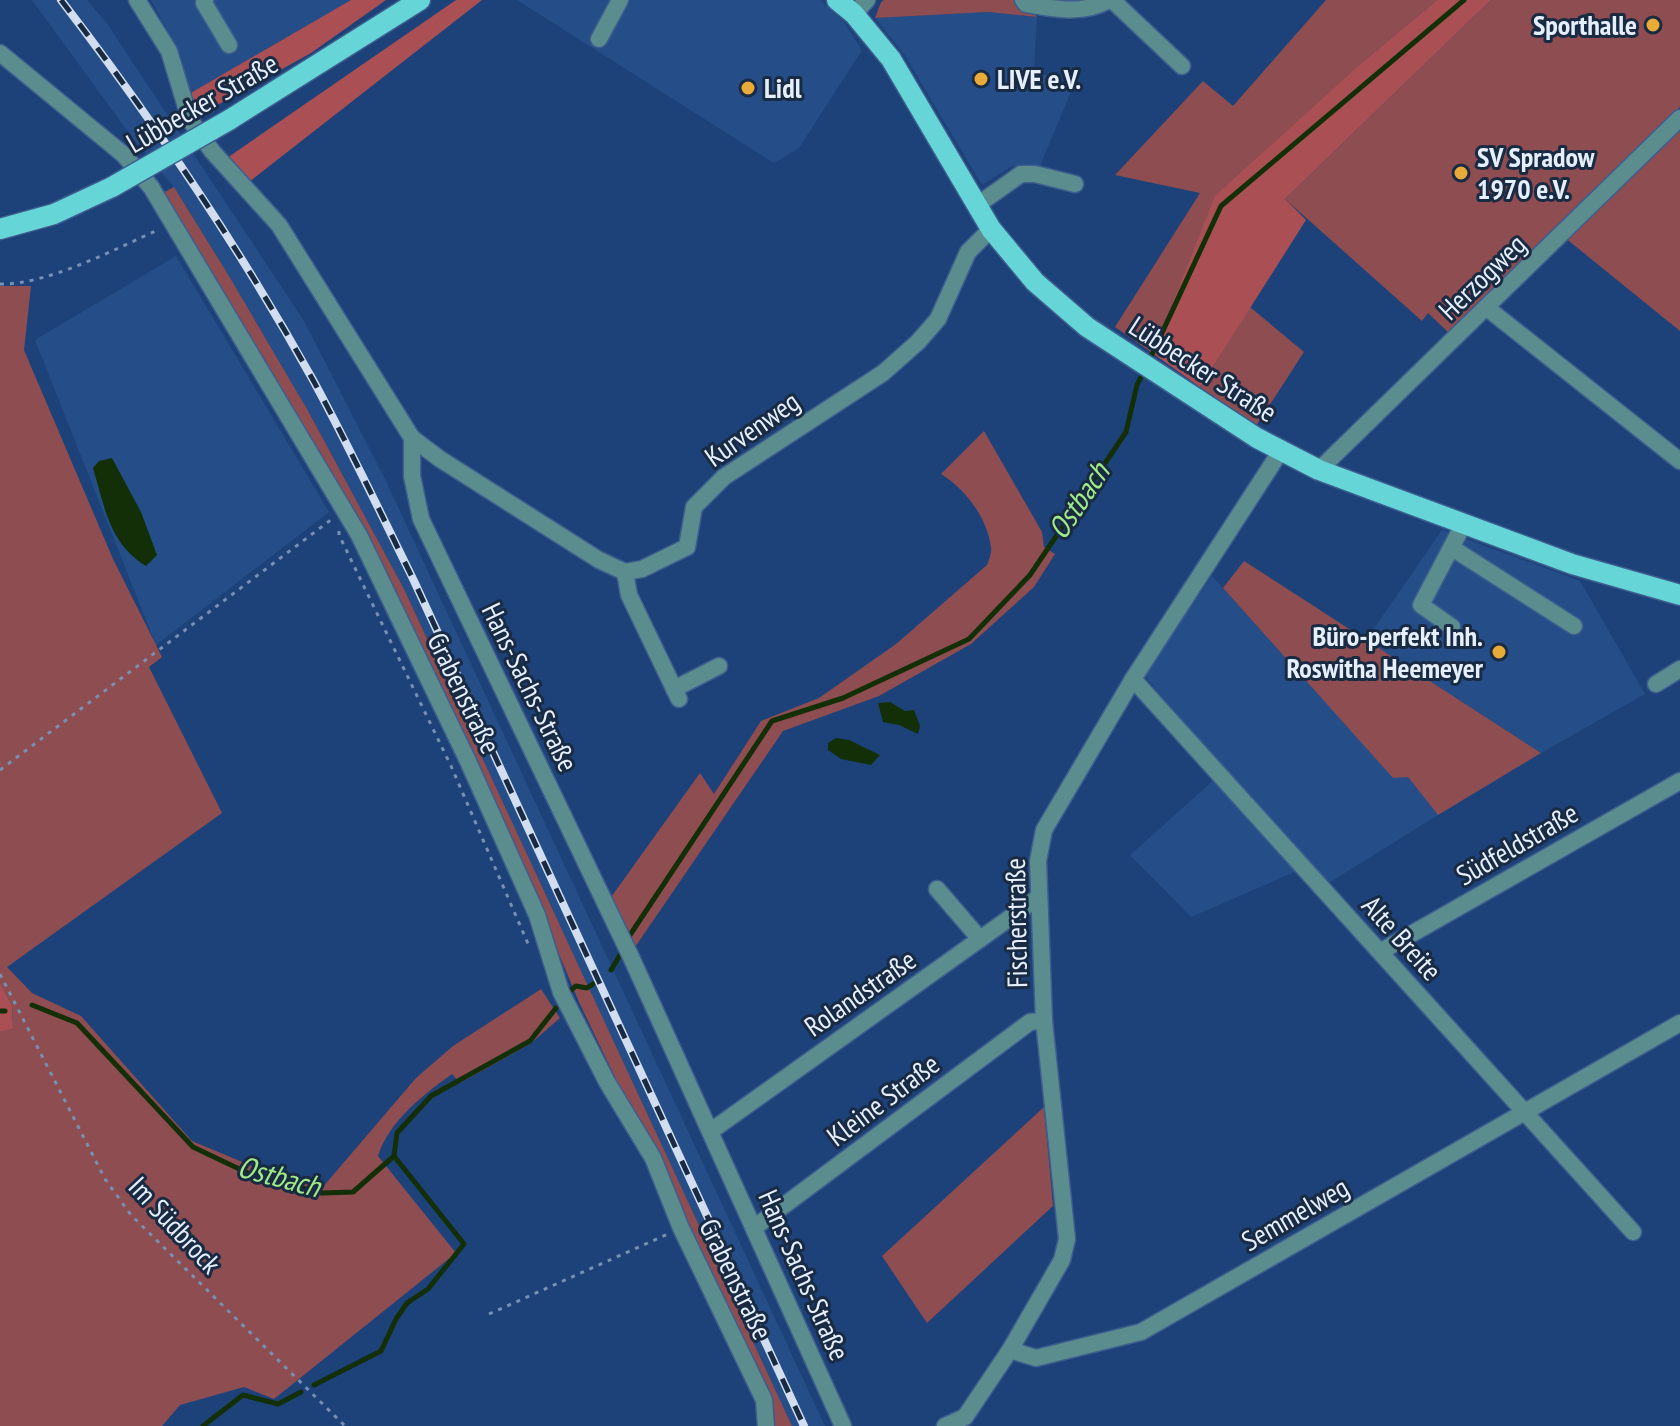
<svg xmlns="http://www.w3.org/2000/svg" width="1680" height="1426" font-family="'PT Sans Narrow',sans-serif">
<style>
.built{fill:#254e89}
.green{fill:#8e4d50}
.forest{fill:#aa5055}
.water{fill:#132f08}
.lines{fill:none;stroke-linecap:round;stroke-linejoin:round}
.stream{stroke:#132f08;stroke-width:5}
.minor-casing{stroke:#3d5e8e;stroke-width:19}
.major-casing{stroke:#3d5e8e;stroke-width:23}
.path{stroke:#7790b4;stroke-width:3;stroke-dasharray:4 6;stroke-linecap:butt}
.minor{stroke:#5b8d8f;stroke-width:16}
.major{stroke:#66d5d8;stroke-width:20}
.rail-casing{stroke:#d2def0;stroke-width:8}
.rail{stroke:#192a43;stroke-width:5;stroke-dasharray:15;stroke-linecap:butt}
.major-bridge-casing{stroke:#3d5e8e;stroke-width:23;stroke-linecap:butt}
.major-bridge{stroke:#66d5d8;stroke-width:20}
.poi-dot{fill:#e9ab38;stroke:#192a43;stroke-width:3}
.labels{text-anchor:middle;stroke-width:6;stroke-linejoin:round;paint-order:stroke}
.poi-label{font-size:28px;font-weight:bold;fill:#e6effd;stroke:#192a43;text-anchor:start}
.street-label{font-size:28px;fill:#e6effd;stroke:#192a43}
.water-label{font-size:30px;font-style:italic;fill:#a1ea88;stroke:#192a43}
</style>
<rect width="100%" height="100%" fill="#1d4279"/>
<g class="built">
<path d="M32 0H87L108 25 304 321 386 481 825 1426H792L404 589 307 409 229 276 174 187 131 136Z"/>
<path d="M151 0H351L189 94 180 53Z"/>
<path d="M517 0H820L843 21 862 50 799 148 774 163Z"/>
<path d="M988 12 1037 17 1034 70 1073 87 1037 173 1012 166 982 185 904 54 875 18Z"/>
<path d="M176 256 329 512 156 645 35 340Z"/>
<path d="M1442 530 1580 581 1645 694 1541 753 1366 640Z"/>
<path d="M1212 576 1393 777H1408L1438 815 1319 889 1299 870 1191 917 1130 855 1225 770 1147 679V671Z"/>
</g>
<g class="green">
<path d="M884 0H1022L1037 17 988 12 875 18 881 2Z"/>
<path d="M1326 0H1437L1365 60 1168 315 1148 350 1115 327 1200 193 1115 175 1203 81 1233 106Z"/>
<path d="M1491 0H1680V107L1449 333 1428 313 1422 321 1285 199Z"/>
<path d="M1680 130V331L1564 237Z"/>
<path d="M174 187 229 276 307 409 404 589 792 1426H775L774 1409 579 1002 519 859 354 512 197 250 161 194Z"/>
<path d="M0 286H31L24 350 113 559 162 657 149 667 222 813 7 967 32 993 81 1016 192 1141 264 1171 322 1188 416 1078 453 1046 541 989 560 1018 530 1044 460 1083 452 1074C423 1095 389 1121 378 1156L456 1253 274 1399 244 1387 180 1405 162 1426H0V1032L13 1027 12 1006 0 982Z"/>
<path d="M1250 307 1304 352 1256 426 1200 387Z"/>
<path d="M984 431 1042 532 1044 547 1055 554 1034 587 971 644 879 696 783 731 633 950 609 900 700 773 714 794 761 721 819 698 896 644 987 565C989 560 992 552 991 547 987 517 965 489 941 474Z"/>
<path d="M1244 561 1541 753 1438 815 1408 777 1393 778 1223 588Z"/>
<path d="M1044 1107 1053 1206 927 1323 882 1256Z"/>
</g>
<g class="forest">
<path d="M351 0H386L311 53 196 117 189 94Z"/>
<path d="M456 0H482L249 182 227 158Z"/>
<path d="M1437 0H1491L1285 199 1306 220 1200 387 1148 350 1168 315 1215 196 1365 60Z"/>
<path d="M0 982 12 1006 13 1028 0 1032Z"/>
</g>
<g class="water">
<path d="M112 458 141 512 157 555 146 566C109 543 105 508 93 468L99 461Z"/>
<path d="M890 702 905 711 914 710 920 726 918 734 899 725 883 722 878 703Z"/>
<path d="M836 738 849 740 880 755 871 765 841 759 828 750V743Z"/>
</g>
<g class="lines">
<g class="stream">
<path d="M1148 363 1221 206 1464 0"/>
<path d="M630 935 772 721 843 698 969 639 1030 575 1126 432 1137 385 1144 371"/>
<path d="M611 970 620 955"/>
<path d="M571 990 576 986 587 988 593 984"/>
<path d="M32 1005 77 1023 193 1147 254 1176 322 1193 353 1192 394 1156 397 1133 431 1096 530 1041 556 1008"/>
<path d="M0 1011H5"/>
<path d="M314 1385 381 1351 396 1319 407 1303 428 1289 464 1244 394 1156"/>
<path d="M203 1426 243 1395 278 1404 301 1392"/>
</g>
<g class="minor-casing">
<g id="minor">
<path d="M137 0 169 51 190 120 212 151 279 225 412 438V476L421 519 631 957 843 1426"/>
<path d="M205 0 204 3 229 45"/>
<path d="M1023 0 1026 4C1053 9 1084 15 1109 0"/>
<path d="M1112 0 1182 66"/>
<path d="M854 14 867 0"/>
<path d="M599 39 620 0"/>
<path d="M0 53 124 155 151 187 359 535 467 759 537 915 561 992 607 1082 653 1158 681 1228 764 1400 766 1426"/>
<path d="M976 206 1021 174H1035L1075 184"/>
<path d="M1487 308 1680 461"/>
<path d="M412 438 440 459 599 560 625 572 642 569 687 547 694 507 724 477 883 373 918 342 938 319 968 252 991 229"/>
<path d="M1319 470 1680 118"/>
<path d="M1452 548 1574 626"/>
<path d="M625 572 629 595 679 699"/>
<path d="M1452 627 1421 605 1463 525"/>
<path d="M1133 679 1633 1232"/>
<path d="M1656 684 1680 669"/>
<path d="M674 689 719 666"/>
<path d="M937 889 980 939"/>
<path d="M1380 952 1680 781"/>
<path d="M711 1131 1039 897"/>
<path d="M755 1227 1030 1022 1044 1021"/>
<path d="M1010 1350 1036 1358 1141 1332 1680 1023"/>
<path d="M945 1426 965 1417 1010 1350 1062 1260 1067 1239 1044 1021 1038 861 1044 830 1133 679 1280 452"/>
</g>
</g>
<g class="major-casing">
<g id="major">
<path d="M837 0 854 14 891 59 991 229 1035 282 1087 327 1257 438 1319 470 1572 564 1680 595"/>
<path d="M229 120 420 0"/>
<path d="M0 229 54 214 112 187"/>
</g>
</g>
<g class="path">
<path d="M0 284C47 285 115 249 158 230"/>
<path d="M339 531V535L451 766 529 946"/>
<path d="M0 770 332 519"/>
<path d="M0 974 105 1179 131 1215 345 1426"/>
<path d="M489 1314 668 1234"/>
</g>
<use href="#minor" class="minor"/>
<use href="#major" class="major"/>
<g class="rail-casing">
<path id="rail" d="M61 0C154 121 239 247 313 380 349 446 381 514 414 581L804 1426"/>
</g>
<use href="#rail" class="rail"/>
<g class="major-bridge-casing">
<path id="major-bridge" d="M112 187 229 120"/>
</g>
<use href="#major-bridge" class="major-bridge"/>
</g>
<g class="poi-dot">
<circle cx="1653" cy="25" r="8"/>
<circle cx="981" cy="79" r="8"/>
<circle cx="748" cy="88" r="8"/>
<circle cx="1461" cy="173" r="8"/>
<circle cx="1499" cy="652" r="8"/>
</g>
<g class="labels">
<g class="poi-label">
<text x="1637" y="35" text-anchor="end">Sporthalle</text>
<text x="997" y="89">LIVE e.V.</text>
<text x="764" y="98">Lidl</text>
<text x="1477" y="167">SV Spradow<tspan x="1477" dy="32">1970 e.V.</tspan></text>
<text x="1483" y="646" text-anchor="end">Büro-perfekt Inh.<tspan x="1483" dy="32">Roswitha Heemeyer</tspan></text>
</g>
<g class="street-label">
<text transform="translate(202 103) rotate(-30)" y="10">Lübbecker Straße</text>
<text transform="translate(1482 277) rotate(-44)" y="10">Herzogweg</text>
<text transform="translate(1203 369) rotate(33)" y="10">Lübbecker Straße</text>
<text transform="translate(752 429) rotate(-35)" y="10">Kurvenweg</text>
<text transform="translate(530 687) rotate(64)" y="10">Hans-Sachs-Straße</text>
<text transform="translate(464 693) rotate(64)" y="10">Grabenstraße</text>
<text transform="translate(1517 844) rotate(-30)" y="10">Südfeldstraße</text>
<text transform="translate(1016 923) rotate(-91)" y="10">Fischerstraße</text>
<text transform="translate(1402 938) rotate(48)" y="10">Alte Breite</text>
<text transform="translate(860 993) rotate(-35)" y="10">Rolandstraße</text>
<text transform="translate(883 1100) rotate(-37)" y="10">Kleine Straße</text>
<text transform="translate(1295 1214) rotate(-30)" y="10">Semmelweg</text>
<text transform="translate(175 1225) rotate(47)" y="10">Im Südbrock</text>
<text transform="translate(804 1275) rotate(66)" y="10">Hans-Sachs-Straße</text>
<text transform="translate(736 1279) rotate(64)" y="10">Grabenstraße</text>
</g>
<g class="water-label">
<text transform="translate(1079 501) rotate(-56)" y="10">Ostbach</text>
<text transform="translate(279 1177) rotate(15)" y="10">Ostbach</text>
</g>
</g>
</svg>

Task: Which lines of the data above contain "anchor"? Copy each one.

Written answer:
.labels{text-anchor:middle;stroke-width:6;stroke-linejoin:round;paint-order:stroke}
.poi-label{font-size:28px;font-weight:bold;fill:#e6effd;stroke:#192a43;text-anchor:start}
<text x="1637" y="35" text-anchor="end">Sporthalle</text>
<text x="1483" y="646" text-anchor="end">Büro-perfekt Inh.<tspan x="1483" dy="32">Roswitha Heemeyer</tspan></text>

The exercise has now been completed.